Schizophrenia and Related Disorders: Experience with Current Diagnostic SystemsBertelsen A.
WHO Collaborating Centre for Research and Training in Mental Health, Department of Psychiatric Demography, Institute for Basic Psychiatric Research, Aarhus Psychiatric Hospital, Risskov, Denmark Psychopathology 2002;35:89–93 (DOI:10.1159/000065125)

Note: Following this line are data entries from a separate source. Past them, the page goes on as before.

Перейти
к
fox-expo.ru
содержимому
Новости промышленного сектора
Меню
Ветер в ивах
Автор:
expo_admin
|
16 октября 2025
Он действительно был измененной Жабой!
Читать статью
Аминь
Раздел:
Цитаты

Schizophrenia and related disorders include a variety of psychotic disorders in the major classification systems, ICD-10 and DSM-IV, with only partial concordance between the two systems. They both rely on demonstrated reliability, but which disorders are the most valid still has to be determined. Particularly for the ICD-10 disorders, only few studies examining external validity have appeared. Disorders of uncertain validity include ‘schizo-affective disorders’ which in ICD-10 contain the DSM-IV psychotic mood disorders with first-rank symptoms or bizarre delusions; ICD-10 ‘schizotypal disorder’ which in DSM-IV is a personality disorder; the ICD-10 ‘acute and transient psychotic disorders’ and the DSM-IV ‘brief psychotic disorder’. Concerning diagnostic criteria, the reliability and validity of Schneiderian first-rank symptoms, ‘bizarre’ delusions and the Bleulerian ‘negative’ symptoms have been questioned. Validity studies in these areas are needed before it will be possible to provide major reconstructions for future diagnostic systems. One may hope that, eventually, one common worldwide psychiatric classification will be available.